• **RECORDED DATA**

-----

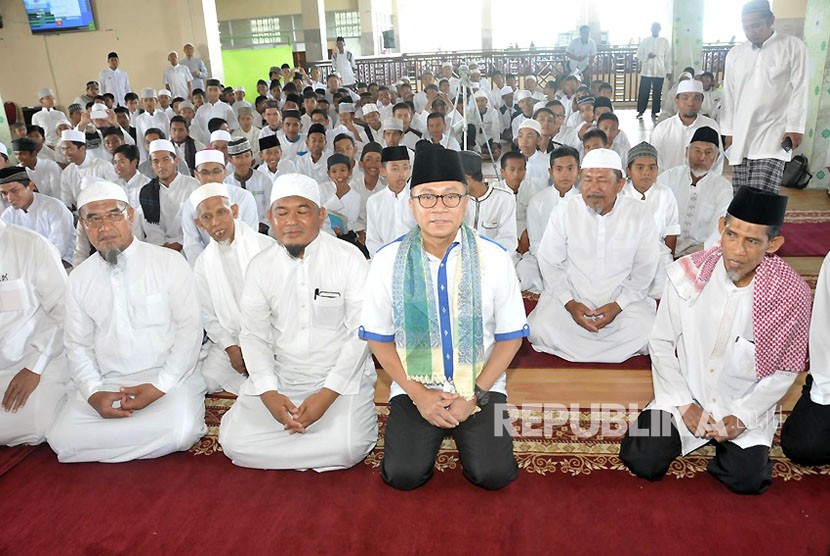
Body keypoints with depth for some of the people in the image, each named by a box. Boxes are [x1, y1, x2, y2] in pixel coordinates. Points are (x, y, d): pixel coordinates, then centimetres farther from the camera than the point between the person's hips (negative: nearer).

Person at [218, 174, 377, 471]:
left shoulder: (349, 258, -8)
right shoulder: (260, 265, 2)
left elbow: (361, 332, -9)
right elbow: (253, 334, 1)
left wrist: (327, 394, -16)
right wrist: (268, 393, -14)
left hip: (341, 375, -3)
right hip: (279, 376, 4)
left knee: (348, 446, -26)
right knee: (233, 441, -12)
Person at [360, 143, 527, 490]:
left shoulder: (494, 259, -7)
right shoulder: (387, 261, -6)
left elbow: (510, 336, -2)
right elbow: (378, 338, 0)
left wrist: (475, 395, -10)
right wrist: (419, 395, -9)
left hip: (480, 386, 0)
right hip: (415, 388, 1)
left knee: (493, 474, -16)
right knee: (403, 474, -16)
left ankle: (470, 429, 17)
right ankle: (423, 433, 18)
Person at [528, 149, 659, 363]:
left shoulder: (640, 215, -5)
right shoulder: (564, 210, -5)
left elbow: (644, 270, 1)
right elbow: (549, 263, -1)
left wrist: (617, 305, -11)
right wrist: (569, 303, -13)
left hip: (622, 299, 0)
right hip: (570, 295, 0)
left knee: (647, 334, -25)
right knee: (540, 330, -23)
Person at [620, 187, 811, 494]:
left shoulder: (791, 293, -16)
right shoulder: (688, 273, -15)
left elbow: (786, 369, -4)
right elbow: (661, 343, -5)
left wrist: (743, 416, -12)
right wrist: (684, 404, -9)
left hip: (745, 407, 0)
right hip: (685, 397, 0)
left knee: (747, 480, -17)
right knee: (643, 463, -12)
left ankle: (728, 444, 14)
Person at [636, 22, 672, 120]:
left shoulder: (665, 41, 6)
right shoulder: (645, 40, 5)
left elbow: (668, 57, 6)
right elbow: (639, 55, 5)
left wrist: (669, 71, 3)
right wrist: (647, 57, -15)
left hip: (660, 72, 1)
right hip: (646, 71, 0)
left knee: (657, 93, 2)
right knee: (643, 92, -2)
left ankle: (654, 112, 10)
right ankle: (640, 111, 6)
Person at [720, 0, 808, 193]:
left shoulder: (793, 47, 3)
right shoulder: (734, 54, 13)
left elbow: (799, 90, 1)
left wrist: (795, 127, -5)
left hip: (773, 137, -4)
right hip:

-----

• **ASSIGNMENT**
Print, word for word, every entry shown above; the pictures stay out.

• **YOUR SOLUTION**
Body keypoints with depth for some of the people in the image, each named by a box. Boxes are [x1, y1, x2, y2] in pixel coordinates. Points are (x, y, d): pixel coordinates, then centimetres farther from the camera than the point between the person's hips (negative: nearer).

Person at [218, 174, 377, 471]:
left shoulder: (349, 258, -8)
right shoulder: (260, 265, 2)
left elbow: (361, 332, -9)
right elbow: (253, 334, 1)
left wrist: (327, 394, -16)
right wrist: (268, 393, -14)
left hip: (341, 375, -3)
right hip: (279, 376, 4)
left knee: (348, 446, -26)
right knee: (233, 441, -12)
Person at [360, 143, 527, 490]:
left shoulder: (494, 259, -7)
right shoulder: (387, 261, -6)
left elbow: (510, 336, -2)
right elbow: (378, 338, 0)
left wrist: (475, 395, -10)
right wrist: (419, 395, -9)
left hip: (480, 386, 0)
right hip: (415, 388, 1)
left knee: (493, 474, -16)
right knee: (403, 474, -16)
left ankle: (470, 429, 17)
right ankle: (423, 433, 18)
Person at [528, 149, 659, 363]:
left shoulder: (640, 215, -5)
right shoulder: (564, 210, -5)
left elbow: (644, 270, 1)
right elbow: (549, 263, -1)
left wrist: (617, 305, -11)
right wrist: (569, 303, -13)
left hip: (622, 299, 0)
right hip: (570, 295, 0)
left knee: (647, 334, -25)
right knee: (540, 330, -23)
Person at [620, 187, 811, 494]:
left shoulder: (791, 293, -16)
right shoulder: (688, 273, -15)
left elbow: (786, 369, -4)
right elbow: (661, 343, -5)
left wrist: (743, 416, -12)
right wrist: (684, 404, -9)
left hip: (745, 407, 0)
right hip: (685, 397, 0)
left knee: (747, 480, -17)
right knee: (643, 463, -12)
left ankle: (728, 444, 14)
Person at [636, 22, 672, 120]:
left shoulder: (665, 41, 6)
right shoulder: (645, 40, 5)
left elbow: (668, 57, 6)
right elbow: (639, 55, 5)
left wrist: (669, 71, 3)
right wrist: (647, 57, -15)
left hip: (660, 72, 1)
right hip: (646, 71, 0)
left knee: (657, 93, 2)
right knee: (643, 92, -2)
left ankle: (654, 112, 10)
right ankle: (640, 111, 6)
Person at [720, 0, 808, 193]:
left shoulder: (793, 47, 3)
right shoulder: (734, 54, 13)
left elbow: (799, 90, 1)
left wrist: (795, 127, -5)
left hip: (773, 137, -4)
right hip:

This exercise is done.